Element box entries
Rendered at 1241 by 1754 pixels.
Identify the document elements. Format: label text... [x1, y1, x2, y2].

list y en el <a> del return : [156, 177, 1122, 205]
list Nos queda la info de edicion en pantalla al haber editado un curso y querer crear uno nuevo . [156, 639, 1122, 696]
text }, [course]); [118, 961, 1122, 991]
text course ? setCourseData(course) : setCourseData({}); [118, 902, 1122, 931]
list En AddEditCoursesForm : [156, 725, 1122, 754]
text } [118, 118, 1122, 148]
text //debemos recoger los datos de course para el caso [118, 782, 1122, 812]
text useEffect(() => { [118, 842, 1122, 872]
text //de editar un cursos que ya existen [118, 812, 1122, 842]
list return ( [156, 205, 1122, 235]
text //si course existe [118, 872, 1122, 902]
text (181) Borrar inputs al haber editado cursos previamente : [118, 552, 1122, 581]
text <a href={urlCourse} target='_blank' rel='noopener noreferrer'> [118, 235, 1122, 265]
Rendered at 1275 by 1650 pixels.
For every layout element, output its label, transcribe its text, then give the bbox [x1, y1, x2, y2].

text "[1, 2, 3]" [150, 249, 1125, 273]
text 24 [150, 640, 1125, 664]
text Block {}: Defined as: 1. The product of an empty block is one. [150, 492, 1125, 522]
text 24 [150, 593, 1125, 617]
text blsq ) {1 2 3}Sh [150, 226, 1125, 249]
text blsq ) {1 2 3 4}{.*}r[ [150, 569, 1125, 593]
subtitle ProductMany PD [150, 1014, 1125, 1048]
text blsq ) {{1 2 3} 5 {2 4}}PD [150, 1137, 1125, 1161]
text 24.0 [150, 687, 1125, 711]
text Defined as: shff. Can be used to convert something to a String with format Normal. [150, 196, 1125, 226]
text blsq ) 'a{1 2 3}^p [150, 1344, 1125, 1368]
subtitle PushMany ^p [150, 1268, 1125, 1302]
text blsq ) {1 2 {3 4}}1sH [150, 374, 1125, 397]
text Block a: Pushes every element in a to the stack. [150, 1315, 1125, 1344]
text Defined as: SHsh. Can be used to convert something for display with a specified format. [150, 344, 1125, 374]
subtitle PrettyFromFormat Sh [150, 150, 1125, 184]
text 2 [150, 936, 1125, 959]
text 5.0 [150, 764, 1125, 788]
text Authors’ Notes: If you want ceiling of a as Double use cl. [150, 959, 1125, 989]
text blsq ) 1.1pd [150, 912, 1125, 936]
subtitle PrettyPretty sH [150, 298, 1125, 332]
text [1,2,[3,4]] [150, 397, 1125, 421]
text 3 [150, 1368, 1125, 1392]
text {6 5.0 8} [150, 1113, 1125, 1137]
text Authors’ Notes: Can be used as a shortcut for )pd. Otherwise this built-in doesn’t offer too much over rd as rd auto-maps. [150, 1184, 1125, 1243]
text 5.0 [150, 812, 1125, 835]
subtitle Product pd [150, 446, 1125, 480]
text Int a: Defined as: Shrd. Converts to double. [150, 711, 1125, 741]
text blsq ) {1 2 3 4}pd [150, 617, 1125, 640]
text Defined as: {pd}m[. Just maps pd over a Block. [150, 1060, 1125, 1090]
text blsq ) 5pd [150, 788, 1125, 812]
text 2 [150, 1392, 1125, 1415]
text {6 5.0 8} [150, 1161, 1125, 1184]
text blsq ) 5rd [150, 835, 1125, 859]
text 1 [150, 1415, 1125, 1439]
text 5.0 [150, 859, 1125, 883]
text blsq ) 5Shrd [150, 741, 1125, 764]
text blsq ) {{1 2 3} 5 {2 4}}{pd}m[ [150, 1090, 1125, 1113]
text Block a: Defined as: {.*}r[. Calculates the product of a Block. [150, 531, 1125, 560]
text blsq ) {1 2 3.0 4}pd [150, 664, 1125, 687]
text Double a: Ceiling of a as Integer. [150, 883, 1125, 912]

Task details >>
Reproduce all of the entries above, changing every occurrence of "Defined as" to "Implemented as" and leaving everything else as it is.

Solved problem >>
Rendered at 1241 by 1754 pixels.
Identify the document elements. Format: label text... [x1, y1, x2, y2].

list y en el <a> del return : [156, 177, 1122, 205]
list Nos queda la info de edicion en pantalla al haber editado un curso y querer crear uno nuevo . [156, 639, 1122, 696]
text }, [course]); [118, 961, 1122, 991]
text course ? setCourseData(course) : setCourseData({}); [118, 902, 1122, 931]
list En AddEditCoursesForm : [156, 725, 1122, 754]
text } [118, 118, 1122, 148]
text //debemos recoger los datos de course para el caso [118, 782, 1122, 812]
text useEffect(() => { [118, 842, 1122, 872]
text //de editar un cursos que ya existen [118, 812, 1122, 842]
list return ( [156, 205, 1122, 235]
text //si course existe [118, 872, 1122, 902]
text (181) Borrar inputs al haber editado cursos previamente : [118, 552, 1122, 581]
text <a href={urlCourse} target='_blank' rel='noopener noreferrer'> [118, 235, 1122, 265]
Rendered at 1275 by 1650 pixels.
For every layout element, output its label, transcribe its text, then give the bbox [x1, y1, x2, y2].

text "[1, 2, 3]" [150, 249, 1125, 273]
text 24 [150, 640, 1125, 664]
text Block {}: Implemented as: 1. The product of an empty block is one. [150, 492, 1125, 522]
text 24 [150, 593, 1125, 617]
text blsq ) {1 2 3}Sh [150, 226, 1125, 249]
text blsq ) {1 2 3 4}{.*}r[ [150, 569, 1125, 593]
subtitle ProductMany PD [150, 1014, 1125, 1048]
text blsq ) {{1 2 3} 5 {2 4}}PD [150, 1137, 1125, 1161]
text 24.0 [150, 687, 1125, 711]
text Implemented as: shff. Can be used to convert something to a String with format Normal. [150, 196, 1125, 226]
text blsq ) 'a{1 2 3}^p [150, 1344, 1125, 1368]
subtitle PushMany ^p [150, 1268, 1125, 1302]
text blsq ) {1 2 {3 4}}1sH [150, 374, 1125, 397]
text Block a: Pushes every element in a to the stack. [150, 1315, 1125, 1344]
text Implemented as: SHsh. Can be used to convert something for display with a specified format. [150, 344, 1125, 374]
subtitle PrettyFromFormat Sh [150, 150, 1125, 184]
text 2 [150, 936, 1125, 959]
text 5.0 [150, 764, 1125, 788]
text Authors’ Notes: If you want ceiling of a as Double use cl. [150, 959, 1125, 989]
text blsq ) 1.1pd [150, 912, 1125, 936]
subtitle PrettyPretty sH [150, 298, 1125, 332]
text [1,2,[3,4]] [150, 397, 1125, 421]
text 3 [150, 1368, 1125, 1392]
text {6 5.0 8} [150, 1113, 1125, 1137]
text Authors’ Notes: Can be used as a shortcut for )pd. Otherwise this built-in doesn’t offer too much over rd as rd auto-maps. [150, 1184, 1125, 1243]
text 5.0 [150, 812, 1125, 835]
subtitle Product pd [150, 446, 1125, 480]
text Int a: Implemented as: Shrd. Converts to double. [150, 711, 1125, 741]
text blsq ) {1 2 3 4}pd [150, 617, 1125, 640]
text Implemented as: {pd}m[. Just maps pd over a Block. [150, 1060, 1125, 1090]
text blsq ) 5pd [150, 788, 1125, 812]
text 2 [150, 1392, 1125, 1415]
text {6 5.0 8} [150, 1161, 1125, 1184]
text blsq ) 5rd [150, 835, 1125, 859]
text 1 [150, 1415, 1125, 1439]
text 5.0 [150, 859, 1125, 883]
text blsq ) 5Shrd [150, 741, 1125, 764]
text blsq ) {{1 2 3} 5 {2 4}}{pd}m[ [150, 1090, 1125, 1113]
text Block a: Implemented as: {.*}r[. Calculates the product of a Block. [150, 531, 1125, 560]
text blsq ) {1 2 3.0 4}pd [150, 664, 1125, 687]
text Double a: Ceiling of a as Integer. [150, 883, 1125, 912]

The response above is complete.